* **EXCERPT PROVIDED**:
※
Short‐term treatment with interferon‐α/β promotes remyelination, whereas long‐term treatment aggravates demyelination in a murine model of multiple sclerosis

The mechanisms by which type I interferons (IFN) reduce the rate and severity of exacerbations in multiple sclerosis are unknown. We utilized a model of multiple sclerosis to determine the extent of demyelination and remyelination in Theiler's murine encephalomyelitis virus (TMEV)‐infected SJL/J mice treated with mouse IFN‐α/β for a short (5 weeks) or a long (16 weeks) period. All mice were chronically infected with TMEV to simulate the clinical situation in multiple sclerosis. Short‐term IFN‐α/β treatment increased the percent of remyelinated spinal cord white matter by threefold when compared with phosphate‐buffered saline (PBS) treatment ( P < 0.02), but it did not affect the extent of demyelination. In contrast, long‐term IFN‐α/β treatment increased the extent of demyelination by twofold ( P < 0.03). Long‐term treatment increased the absolute area of remyelination, but the percent remyelination as a function of area of demyelination was not changed because of increased demyelination. An immunomodulatory mechanism may have contributed to the effect of IFN‐α/β on white matter pathology because treated mice had higher anti‐TMEV IgGs in serum and demonstrated decreased numbers of B and T lymphocytes infiltrating the central nervous system (CNS). There was no correlation between the level of anti‐ IFN‐α/β antibodies and the extent of demyelination or remyelination. These results indicate that the length of type I IFN treatment may have paradoxical effects on demyelination and remyelination. J. Neurosci. Res. 59:661–670, 2000 © 2000 Wiley‐Liss, Inc.
※
* **WHAT TO PRODUCE**: According to the abstract, by how much did short-term IFN-α/β treatment increase the percent of remyelinated spinal cord white matter compared with PBS treatment? Rely only on the abstract to answer.

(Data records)
※
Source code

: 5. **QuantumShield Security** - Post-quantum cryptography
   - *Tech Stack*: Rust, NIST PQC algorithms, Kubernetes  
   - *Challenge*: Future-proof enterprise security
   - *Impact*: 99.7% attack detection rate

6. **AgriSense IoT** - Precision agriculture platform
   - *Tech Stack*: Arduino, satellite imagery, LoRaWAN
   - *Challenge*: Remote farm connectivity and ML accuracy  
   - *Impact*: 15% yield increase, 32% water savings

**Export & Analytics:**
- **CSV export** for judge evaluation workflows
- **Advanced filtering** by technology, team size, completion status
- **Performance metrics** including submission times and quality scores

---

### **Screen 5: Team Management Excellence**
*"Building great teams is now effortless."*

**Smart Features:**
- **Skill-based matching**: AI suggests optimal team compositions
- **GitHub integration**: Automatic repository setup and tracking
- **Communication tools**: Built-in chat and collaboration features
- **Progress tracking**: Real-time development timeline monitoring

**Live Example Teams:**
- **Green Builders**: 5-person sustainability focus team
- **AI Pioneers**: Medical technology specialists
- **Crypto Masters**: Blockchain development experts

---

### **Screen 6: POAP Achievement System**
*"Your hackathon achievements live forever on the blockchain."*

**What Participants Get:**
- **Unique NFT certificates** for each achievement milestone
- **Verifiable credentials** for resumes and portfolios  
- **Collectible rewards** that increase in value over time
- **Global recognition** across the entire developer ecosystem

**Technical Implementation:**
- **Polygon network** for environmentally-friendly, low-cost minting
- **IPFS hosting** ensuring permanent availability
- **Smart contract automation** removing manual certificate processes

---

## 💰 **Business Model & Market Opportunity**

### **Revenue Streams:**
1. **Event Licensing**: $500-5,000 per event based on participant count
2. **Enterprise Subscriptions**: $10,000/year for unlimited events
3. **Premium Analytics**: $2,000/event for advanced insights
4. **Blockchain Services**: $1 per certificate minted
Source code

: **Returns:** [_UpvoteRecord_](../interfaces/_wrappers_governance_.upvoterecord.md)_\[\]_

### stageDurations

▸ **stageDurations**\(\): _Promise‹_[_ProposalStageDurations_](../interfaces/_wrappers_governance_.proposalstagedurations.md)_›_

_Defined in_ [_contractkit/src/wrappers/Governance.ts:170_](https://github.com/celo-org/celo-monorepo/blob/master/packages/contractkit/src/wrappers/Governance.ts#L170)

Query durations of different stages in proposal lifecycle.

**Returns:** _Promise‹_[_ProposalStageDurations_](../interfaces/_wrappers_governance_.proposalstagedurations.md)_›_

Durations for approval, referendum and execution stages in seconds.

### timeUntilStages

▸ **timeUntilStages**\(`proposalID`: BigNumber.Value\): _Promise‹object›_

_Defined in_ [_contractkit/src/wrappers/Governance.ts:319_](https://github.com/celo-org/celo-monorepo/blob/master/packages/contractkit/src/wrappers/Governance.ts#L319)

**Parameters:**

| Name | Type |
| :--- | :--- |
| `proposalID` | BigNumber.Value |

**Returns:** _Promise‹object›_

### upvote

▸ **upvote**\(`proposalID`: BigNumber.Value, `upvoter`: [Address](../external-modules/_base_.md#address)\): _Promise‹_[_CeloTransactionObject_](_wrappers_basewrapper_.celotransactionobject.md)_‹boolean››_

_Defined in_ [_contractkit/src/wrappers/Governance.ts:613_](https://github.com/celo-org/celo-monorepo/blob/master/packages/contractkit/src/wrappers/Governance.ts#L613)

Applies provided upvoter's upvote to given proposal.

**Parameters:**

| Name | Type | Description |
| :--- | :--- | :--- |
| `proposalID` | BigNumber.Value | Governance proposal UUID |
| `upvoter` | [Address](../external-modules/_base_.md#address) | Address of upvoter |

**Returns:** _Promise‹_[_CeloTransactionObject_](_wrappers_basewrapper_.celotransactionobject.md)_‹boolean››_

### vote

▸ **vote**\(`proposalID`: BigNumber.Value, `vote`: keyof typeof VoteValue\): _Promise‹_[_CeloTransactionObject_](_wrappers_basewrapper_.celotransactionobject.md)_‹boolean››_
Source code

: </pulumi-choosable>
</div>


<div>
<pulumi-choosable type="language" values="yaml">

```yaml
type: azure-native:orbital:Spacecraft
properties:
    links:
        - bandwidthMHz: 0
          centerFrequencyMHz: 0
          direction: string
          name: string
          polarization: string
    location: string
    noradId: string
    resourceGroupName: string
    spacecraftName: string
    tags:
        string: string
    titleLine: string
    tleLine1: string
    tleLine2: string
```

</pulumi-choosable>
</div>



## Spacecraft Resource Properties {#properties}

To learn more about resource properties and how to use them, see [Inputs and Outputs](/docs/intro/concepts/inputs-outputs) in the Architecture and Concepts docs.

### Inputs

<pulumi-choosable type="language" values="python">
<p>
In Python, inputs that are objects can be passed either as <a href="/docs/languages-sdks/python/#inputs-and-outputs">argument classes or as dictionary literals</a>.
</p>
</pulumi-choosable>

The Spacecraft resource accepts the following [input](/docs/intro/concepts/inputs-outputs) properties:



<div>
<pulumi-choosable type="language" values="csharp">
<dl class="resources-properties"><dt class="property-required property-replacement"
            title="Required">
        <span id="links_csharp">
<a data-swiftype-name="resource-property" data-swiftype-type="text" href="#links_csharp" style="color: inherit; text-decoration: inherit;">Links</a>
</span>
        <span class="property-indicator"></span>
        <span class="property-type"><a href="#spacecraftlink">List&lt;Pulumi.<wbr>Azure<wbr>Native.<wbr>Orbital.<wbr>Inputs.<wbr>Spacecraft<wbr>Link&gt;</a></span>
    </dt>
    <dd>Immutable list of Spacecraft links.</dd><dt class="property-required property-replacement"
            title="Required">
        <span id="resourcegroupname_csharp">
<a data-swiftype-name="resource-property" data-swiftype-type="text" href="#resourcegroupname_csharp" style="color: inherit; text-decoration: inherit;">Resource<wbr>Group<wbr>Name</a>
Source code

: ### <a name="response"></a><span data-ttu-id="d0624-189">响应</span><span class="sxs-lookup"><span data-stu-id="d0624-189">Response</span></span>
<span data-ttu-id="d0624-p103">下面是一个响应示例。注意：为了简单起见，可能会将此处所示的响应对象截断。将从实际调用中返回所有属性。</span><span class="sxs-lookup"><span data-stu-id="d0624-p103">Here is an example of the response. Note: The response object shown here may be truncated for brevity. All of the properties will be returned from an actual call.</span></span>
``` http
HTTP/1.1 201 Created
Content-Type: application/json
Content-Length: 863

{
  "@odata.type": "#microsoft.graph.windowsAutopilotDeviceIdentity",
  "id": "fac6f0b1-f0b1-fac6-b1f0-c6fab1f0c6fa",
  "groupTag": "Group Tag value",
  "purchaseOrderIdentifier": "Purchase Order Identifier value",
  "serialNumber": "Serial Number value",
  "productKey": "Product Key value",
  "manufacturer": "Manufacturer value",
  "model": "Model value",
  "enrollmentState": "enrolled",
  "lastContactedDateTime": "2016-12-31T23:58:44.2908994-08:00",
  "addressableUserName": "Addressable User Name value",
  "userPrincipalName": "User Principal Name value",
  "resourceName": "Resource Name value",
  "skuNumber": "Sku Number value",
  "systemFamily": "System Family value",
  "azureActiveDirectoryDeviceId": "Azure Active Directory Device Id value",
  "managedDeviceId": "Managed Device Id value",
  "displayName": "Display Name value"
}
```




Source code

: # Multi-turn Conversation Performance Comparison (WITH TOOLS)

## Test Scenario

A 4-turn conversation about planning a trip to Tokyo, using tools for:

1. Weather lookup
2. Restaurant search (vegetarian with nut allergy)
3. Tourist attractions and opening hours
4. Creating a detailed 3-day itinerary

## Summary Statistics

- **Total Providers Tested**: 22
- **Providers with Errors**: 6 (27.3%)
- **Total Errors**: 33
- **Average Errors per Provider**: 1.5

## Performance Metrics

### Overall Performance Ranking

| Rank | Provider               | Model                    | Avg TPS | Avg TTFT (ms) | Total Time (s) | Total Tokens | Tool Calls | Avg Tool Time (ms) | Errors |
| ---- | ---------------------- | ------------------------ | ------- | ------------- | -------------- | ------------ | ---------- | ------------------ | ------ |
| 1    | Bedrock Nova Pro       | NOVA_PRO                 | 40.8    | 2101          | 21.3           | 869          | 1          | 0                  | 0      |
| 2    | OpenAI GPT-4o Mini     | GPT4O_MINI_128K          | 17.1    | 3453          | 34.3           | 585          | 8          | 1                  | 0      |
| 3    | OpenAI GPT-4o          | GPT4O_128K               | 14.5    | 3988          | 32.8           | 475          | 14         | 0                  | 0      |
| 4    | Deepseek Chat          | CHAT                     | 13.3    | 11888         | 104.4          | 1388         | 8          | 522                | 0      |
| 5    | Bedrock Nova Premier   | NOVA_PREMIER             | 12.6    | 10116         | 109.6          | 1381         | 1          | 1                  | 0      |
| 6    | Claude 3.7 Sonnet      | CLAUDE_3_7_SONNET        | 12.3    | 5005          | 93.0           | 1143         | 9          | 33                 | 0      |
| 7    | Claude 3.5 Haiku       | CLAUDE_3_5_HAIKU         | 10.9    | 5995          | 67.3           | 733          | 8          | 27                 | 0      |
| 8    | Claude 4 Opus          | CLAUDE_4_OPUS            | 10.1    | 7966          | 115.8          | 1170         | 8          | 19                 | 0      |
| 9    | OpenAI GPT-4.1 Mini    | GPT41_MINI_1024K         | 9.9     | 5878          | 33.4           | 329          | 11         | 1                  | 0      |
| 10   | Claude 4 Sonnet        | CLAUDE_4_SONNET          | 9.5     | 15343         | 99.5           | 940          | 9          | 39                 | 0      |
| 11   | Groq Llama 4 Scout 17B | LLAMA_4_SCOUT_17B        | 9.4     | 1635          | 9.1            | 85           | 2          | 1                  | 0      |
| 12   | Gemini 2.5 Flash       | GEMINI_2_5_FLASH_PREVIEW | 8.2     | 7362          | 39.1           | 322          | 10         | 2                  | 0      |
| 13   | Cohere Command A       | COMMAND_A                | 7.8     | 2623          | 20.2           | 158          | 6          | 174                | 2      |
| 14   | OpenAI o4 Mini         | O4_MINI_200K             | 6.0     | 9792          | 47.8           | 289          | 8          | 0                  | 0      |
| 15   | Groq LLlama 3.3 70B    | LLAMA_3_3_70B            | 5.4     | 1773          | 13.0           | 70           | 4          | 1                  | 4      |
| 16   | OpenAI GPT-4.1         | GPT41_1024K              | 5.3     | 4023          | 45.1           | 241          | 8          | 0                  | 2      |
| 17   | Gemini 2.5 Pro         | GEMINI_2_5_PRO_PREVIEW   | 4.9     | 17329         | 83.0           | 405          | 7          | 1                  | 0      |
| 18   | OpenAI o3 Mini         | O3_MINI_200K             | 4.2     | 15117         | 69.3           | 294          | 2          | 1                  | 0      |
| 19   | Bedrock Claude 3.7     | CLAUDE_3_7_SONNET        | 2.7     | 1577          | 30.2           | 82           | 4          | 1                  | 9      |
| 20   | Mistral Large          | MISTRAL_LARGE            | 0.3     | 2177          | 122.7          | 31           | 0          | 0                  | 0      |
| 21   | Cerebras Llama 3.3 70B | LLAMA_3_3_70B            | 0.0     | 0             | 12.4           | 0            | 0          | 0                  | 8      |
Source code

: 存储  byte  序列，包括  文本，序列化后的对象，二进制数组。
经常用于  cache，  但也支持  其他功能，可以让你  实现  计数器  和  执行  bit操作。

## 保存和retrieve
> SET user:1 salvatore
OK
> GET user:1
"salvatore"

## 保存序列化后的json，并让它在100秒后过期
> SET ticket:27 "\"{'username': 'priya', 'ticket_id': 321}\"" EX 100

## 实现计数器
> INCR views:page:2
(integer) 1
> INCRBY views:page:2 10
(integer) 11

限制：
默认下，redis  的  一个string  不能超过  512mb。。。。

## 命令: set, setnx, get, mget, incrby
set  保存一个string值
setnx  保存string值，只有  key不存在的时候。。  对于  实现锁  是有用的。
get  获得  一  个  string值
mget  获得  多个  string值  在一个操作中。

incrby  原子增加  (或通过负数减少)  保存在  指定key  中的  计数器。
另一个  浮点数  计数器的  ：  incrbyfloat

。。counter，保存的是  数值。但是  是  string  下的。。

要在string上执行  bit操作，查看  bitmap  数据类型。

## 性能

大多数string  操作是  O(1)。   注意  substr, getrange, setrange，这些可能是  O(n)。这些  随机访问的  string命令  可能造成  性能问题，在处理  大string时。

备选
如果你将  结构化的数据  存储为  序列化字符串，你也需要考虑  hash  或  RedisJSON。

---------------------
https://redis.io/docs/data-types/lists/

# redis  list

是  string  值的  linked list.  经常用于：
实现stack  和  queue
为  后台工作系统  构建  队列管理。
※
* **ANSWER TO THE EXERCISE**: It increased it threefold.